That evening, mother and son sat silent by the fire: Henry had his own sad and bitter thoughts; and Mrs. Little was now brooding over the words Henry had spoken in the afternoon; and presently her maternal anxieties found a copious vent. She related to him, one after another, all the outrages that had been perpetrated in Hillsborough, while he was a child, and had been, each in its turn, the town talk.
It was a subject on which, if her son had been older, and more experienced in her sex, he would have closed her mouth promptly, she being a woman whose own nerves had received so frightful a shock by the manner of her husband's death. But, inadvertently, he let her run on, till she told him how a poor grinder had been carried home to his wife, blinded and scorched with gunpowder, and another had been taken home, all bleeding, to his mother, so beaten and bruised with life-preservers, that he had laid between life and death for nine days, and never uttered one word all that time, in reply to all her prayers and tears.
Now Mrs. Little began these horrible narratives with a forced and unnatural calmness; but, by the time she got to the last; she had worked herself up to a paroxysm of sympathy with other wretched women in Hillsborough, and trembled all over, like one in an ague, for herself: and at last stretched out her shaking hands, and screamed to him, “Oh, Harry, Harry, have pity on your miserable mother! Think what these eyes of mine have seen—bleeding at my feet—there—there—I see it now”—(her eyes dilated terribly at the word)—“oh, promise me, for pity's sake, that these—same—eyes—shall never see YOU brought and laid down bleeding like HIM!” With this she went into violent hysterics, and frightened her son more than all the ruffians in the town had ever frightened him.
She was a long time in this pitiable condition, and he nursed her: but at last her convulsion ceased, and her head rested on her son's shoulder in a pitiable languor.

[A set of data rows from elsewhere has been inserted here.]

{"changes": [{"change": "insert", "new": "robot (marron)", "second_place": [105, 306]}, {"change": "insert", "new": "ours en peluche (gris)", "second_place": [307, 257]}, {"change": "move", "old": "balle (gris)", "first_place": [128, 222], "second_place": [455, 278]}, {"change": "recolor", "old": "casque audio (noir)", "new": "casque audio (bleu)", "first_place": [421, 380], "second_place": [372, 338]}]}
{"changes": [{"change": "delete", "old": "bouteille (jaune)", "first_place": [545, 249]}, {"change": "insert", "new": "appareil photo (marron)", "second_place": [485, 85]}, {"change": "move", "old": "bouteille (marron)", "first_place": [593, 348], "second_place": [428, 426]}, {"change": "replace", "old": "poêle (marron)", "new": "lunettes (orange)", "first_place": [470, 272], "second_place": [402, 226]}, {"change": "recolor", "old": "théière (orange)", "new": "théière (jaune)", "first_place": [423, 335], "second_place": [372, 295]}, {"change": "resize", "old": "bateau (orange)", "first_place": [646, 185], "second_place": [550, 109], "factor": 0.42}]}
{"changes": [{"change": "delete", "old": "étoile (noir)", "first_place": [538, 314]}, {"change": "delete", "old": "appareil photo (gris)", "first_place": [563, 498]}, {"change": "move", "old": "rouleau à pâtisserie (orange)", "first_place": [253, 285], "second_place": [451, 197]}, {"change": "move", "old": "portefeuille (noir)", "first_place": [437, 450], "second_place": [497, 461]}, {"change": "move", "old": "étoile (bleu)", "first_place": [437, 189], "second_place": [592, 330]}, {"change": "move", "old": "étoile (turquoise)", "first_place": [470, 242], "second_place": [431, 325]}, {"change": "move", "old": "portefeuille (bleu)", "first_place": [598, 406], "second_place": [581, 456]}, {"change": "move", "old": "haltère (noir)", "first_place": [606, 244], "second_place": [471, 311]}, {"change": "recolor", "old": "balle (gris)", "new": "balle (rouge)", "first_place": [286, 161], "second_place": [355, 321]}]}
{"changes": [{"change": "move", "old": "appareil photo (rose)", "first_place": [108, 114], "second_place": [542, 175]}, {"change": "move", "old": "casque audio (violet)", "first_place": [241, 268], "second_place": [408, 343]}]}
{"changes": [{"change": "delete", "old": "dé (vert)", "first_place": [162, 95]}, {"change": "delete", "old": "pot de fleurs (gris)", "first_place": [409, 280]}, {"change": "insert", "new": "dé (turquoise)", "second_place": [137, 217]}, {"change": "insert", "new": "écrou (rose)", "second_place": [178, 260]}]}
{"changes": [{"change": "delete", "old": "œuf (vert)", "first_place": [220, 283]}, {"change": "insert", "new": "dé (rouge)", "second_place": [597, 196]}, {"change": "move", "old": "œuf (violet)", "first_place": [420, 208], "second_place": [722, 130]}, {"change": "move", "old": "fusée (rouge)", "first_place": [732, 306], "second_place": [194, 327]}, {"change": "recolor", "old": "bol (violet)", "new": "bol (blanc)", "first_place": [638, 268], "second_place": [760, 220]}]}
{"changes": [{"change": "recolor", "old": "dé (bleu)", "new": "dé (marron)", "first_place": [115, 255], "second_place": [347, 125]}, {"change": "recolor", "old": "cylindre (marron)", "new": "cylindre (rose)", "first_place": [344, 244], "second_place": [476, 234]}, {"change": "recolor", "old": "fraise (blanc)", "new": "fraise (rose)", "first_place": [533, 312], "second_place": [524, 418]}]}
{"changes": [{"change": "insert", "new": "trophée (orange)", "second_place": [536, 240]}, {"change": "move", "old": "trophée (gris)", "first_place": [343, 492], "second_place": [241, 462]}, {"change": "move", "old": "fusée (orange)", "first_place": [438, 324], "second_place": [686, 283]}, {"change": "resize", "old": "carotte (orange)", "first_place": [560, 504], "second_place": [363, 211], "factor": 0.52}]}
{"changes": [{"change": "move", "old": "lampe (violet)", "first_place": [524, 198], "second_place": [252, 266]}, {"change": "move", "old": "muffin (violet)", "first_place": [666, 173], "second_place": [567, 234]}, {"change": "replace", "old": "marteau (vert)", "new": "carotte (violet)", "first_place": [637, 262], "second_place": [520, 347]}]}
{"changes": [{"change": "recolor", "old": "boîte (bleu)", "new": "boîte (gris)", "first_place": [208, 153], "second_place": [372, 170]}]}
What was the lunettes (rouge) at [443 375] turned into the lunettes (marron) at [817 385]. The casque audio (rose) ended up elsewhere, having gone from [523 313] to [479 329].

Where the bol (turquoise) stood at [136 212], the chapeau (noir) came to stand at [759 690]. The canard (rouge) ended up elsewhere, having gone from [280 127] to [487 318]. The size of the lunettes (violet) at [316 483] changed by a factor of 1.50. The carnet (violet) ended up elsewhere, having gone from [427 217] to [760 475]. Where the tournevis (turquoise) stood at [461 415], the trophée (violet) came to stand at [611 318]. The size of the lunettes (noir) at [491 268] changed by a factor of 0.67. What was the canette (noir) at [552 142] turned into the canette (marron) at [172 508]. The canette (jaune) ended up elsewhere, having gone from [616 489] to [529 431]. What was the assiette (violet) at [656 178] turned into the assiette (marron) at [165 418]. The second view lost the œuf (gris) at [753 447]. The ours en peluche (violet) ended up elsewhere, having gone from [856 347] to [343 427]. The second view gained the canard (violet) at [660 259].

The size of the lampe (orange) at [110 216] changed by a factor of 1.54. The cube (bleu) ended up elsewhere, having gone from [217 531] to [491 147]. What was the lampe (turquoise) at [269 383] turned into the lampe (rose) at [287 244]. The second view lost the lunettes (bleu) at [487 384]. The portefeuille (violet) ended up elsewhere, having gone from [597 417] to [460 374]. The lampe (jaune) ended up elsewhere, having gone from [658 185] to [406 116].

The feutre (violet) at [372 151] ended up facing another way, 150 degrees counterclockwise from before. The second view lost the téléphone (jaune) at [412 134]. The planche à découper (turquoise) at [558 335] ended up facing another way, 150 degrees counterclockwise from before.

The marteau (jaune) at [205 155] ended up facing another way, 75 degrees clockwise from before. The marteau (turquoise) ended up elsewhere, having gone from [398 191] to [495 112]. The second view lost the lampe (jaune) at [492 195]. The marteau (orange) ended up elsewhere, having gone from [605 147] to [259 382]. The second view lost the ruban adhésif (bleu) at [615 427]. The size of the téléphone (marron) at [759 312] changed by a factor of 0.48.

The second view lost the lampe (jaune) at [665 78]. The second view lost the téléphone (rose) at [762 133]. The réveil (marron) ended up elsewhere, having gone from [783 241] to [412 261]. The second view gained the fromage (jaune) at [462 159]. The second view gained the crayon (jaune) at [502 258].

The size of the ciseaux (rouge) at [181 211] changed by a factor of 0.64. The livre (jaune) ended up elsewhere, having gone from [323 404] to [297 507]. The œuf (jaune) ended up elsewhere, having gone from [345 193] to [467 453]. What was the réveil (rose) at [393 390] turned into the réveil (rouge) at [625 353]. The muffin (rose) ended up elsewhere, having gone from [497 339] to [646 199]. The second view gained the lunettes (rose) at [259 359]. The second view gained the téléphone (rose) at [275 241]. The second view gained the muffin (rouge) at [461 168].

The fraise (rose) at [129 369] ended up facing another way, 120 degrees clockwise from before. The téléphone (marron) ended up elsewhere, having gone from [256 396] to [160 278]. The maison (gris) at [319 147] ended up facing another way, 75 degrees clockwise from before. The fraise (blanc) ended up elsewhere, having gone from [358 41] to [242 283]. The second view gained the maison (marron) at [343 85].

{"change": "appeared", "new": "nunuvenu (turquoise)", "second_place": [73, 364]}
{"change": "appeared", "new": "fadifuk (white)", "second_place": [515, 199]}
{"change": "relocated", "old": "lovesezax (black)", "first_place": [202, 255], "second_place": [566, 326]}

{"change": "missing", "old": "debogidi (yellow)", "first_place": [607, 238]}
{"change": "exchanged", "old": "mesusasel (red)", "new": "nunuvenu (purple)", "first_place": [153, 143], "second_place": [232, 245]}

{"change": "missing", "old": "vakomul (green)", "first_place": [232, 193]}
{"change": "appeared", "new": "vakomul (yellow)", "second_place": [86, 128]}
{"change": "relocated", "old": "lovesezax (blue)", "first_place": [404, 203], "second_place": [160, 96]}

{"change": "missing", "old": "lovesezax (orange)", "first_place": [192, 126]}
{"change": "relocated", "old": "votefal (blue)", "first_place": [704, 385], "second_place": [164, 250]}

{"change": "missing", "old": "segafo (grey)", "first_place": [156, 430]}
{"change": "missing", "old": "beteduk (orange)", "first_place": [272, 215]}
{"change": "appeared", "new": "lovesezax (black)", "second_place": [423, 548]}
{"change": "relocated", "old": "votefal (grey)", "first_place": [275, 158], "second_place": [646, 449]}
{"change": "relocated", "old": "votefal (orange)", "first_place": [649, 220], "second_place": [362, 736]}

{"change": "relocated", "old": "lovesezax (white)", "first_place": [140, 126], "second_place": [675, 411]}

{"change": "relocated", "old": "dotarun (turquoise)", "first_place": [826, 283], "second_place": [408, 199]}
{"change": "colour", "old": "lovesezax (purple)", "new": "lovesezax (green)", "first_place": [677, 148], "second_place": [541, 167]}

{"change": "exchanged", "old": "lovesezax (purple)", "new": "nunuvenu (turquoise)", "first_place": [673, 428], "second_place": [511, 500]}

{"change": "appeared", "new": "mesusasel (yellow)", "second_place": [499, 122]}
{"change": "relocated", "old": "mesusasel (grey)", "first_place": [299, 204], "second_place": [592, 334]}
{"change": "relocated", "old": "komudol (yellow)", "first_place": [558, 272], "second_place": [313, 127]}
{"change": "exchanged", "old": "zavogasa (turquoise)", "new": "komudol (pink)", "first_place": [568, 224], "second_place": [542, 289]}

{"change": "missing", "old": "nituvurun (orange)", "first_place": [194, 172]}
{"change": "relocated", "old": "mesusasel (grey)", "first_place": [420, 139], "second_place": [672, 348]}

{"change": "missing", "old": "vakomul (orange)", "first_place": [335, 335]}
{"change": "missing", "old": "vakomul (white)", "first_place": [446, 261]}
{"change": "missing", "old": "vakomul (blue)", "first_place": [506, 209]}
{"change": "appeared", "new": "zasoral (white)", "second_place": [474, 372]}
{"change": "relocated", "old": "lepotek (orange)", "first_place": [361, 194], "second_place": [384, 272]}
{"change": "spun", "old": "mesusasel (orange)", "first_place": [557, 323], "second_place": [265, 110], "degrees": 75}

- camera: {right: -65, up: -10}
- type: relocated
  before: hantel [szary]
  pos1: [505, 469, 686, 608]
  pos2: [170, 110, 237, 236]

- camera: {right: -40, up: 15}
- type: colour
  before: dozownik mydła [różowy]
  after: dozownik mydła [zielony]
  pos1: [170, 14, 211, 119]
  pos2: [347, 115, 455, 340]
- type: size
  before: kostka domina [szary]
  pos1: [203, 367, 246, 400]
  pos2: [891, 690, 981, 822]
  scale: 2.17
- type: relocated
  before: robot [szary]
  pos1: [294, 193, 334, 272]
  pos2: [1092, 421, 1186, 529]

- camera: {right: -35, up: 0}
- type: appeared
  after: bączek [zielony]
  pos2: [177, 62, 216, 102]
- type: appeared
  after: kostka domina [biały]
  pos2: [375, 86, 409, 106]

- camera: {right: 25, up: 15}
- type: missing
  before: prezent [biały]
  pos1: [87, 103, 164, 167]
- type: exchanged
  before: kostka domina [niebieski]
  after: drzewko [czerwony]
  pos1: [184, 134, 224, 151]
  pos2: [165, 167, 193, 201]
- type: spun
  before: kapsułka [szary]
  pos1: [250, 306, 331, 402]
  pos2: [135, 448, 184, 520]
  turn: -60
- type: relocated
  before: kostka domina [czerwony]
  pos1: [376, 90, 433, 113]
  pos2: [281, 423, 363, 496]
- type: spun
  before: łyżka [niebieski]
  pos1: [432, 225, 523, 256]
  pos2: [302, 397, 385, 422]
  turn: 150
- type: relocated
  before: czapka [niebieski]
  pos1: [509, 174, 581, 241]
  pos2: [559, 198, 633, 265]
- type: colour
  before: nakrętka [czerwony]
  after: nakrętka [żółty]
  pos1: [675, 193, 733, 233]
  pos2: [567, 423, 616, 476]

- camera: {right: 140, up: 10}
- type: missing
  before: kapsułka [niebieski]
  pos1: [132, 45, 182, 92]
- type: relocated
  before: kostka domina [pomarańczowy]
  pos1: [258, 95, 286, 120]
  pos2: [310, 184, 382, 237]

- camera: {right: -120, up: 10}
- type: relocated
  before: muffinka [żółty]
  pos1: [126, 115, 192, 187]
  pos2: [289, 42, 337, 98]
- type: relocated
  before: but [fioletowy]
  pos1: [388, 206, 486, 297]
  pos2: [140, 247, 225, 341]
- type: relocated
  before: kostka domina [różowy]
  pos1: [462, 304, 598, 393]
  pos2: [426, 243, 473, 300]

Henry was always a good son: but he never loved his mother so tenderly as he did this night. His heart yearned over this poor panting soul, so stately in form, yet so weak, so womanly, and lovable; his playmate in childhood; his sweet preceptor in boyhood; the best friend and most unselfish lover he had, or could ever hope to have, on earth; dear to him by her long life of loving sacrifice, and sacred by that their great calamity, which had fallen so much heavier on her than on him.
He soothed her, he fondled her, he kneeled at her feet, and promised her most faithfully he would never be brought home to her bruised or bleeding. No; if the Unions rejected his offer he would go back to London with her at once.
And so, thrust from Hillsborough by the trades, and by his fears for Miss Carden, and also drawn from it by his mother's terrors, he felt himself a feather on the stream of Destiny; and left off struggling: beaten, heart-sick, and benumbed, he let the current carry him like any other dead thing that drifts.
He still plied the hammer, but in a dead-alive way.
He wrote a few cold lines to Mr. Jobson, to say that he thought it was time for a plain answer to be given to a business proposal. But, as he had no great hope the reply would be favorable, he awaited it in a state bordering on apathy. And so passed a miserable week.
And all this time she, for whose sake he denied himself the joy and consolation of her company, though his heart ached and pined for it, had hard thoughts of him, and vented them too to Jael Dence.
The young are so hasty in all their judgments.
While matters were in this condition, Henry found, one morning, two fresh panes of glass broken in his window.
In these hardware works the windows seldom or never open: air is procured in all the rooms by the primitive method of breaking a pane here and a pane there; and the general effect is as unsightly as a human mouth where teeth and holes alternate. The incident therefore was nothing, if it had occurred in any other room; but it was not a thing to pass over in this room, secured by a Bramah lock, the key of which was in Henry's pocket: the panes must have been broken from the outside. It occurred to him directly that a stone had been thrown in with another threatening scrawl.
But, casting his eye all round, he saw nothing of the kind about.
Then, for a moment, a graver suspicion crossed his mind: might not some detonating substance of a nature to explode when trodden upon, have been flung in? Hillsborough excelled in deviltries of this kind.
Henry thought of his mother, and would not treat the matter lightly or unsuspiciously. He stood still till he had lighted a lucifer match, and examined the floor of his room. Nothing.
He lighted a candle, and examined all the premises. Nothing.
But, when he brought his candle to the window, he made a discovery: the window had two vertical iron uprights, about three-quarters of an inch in circumference: and one of these revealed to his quick eye a bright horizontal line. It had been sawed with a fine saw.
Apparently an attempt had been made to enter his room from outside.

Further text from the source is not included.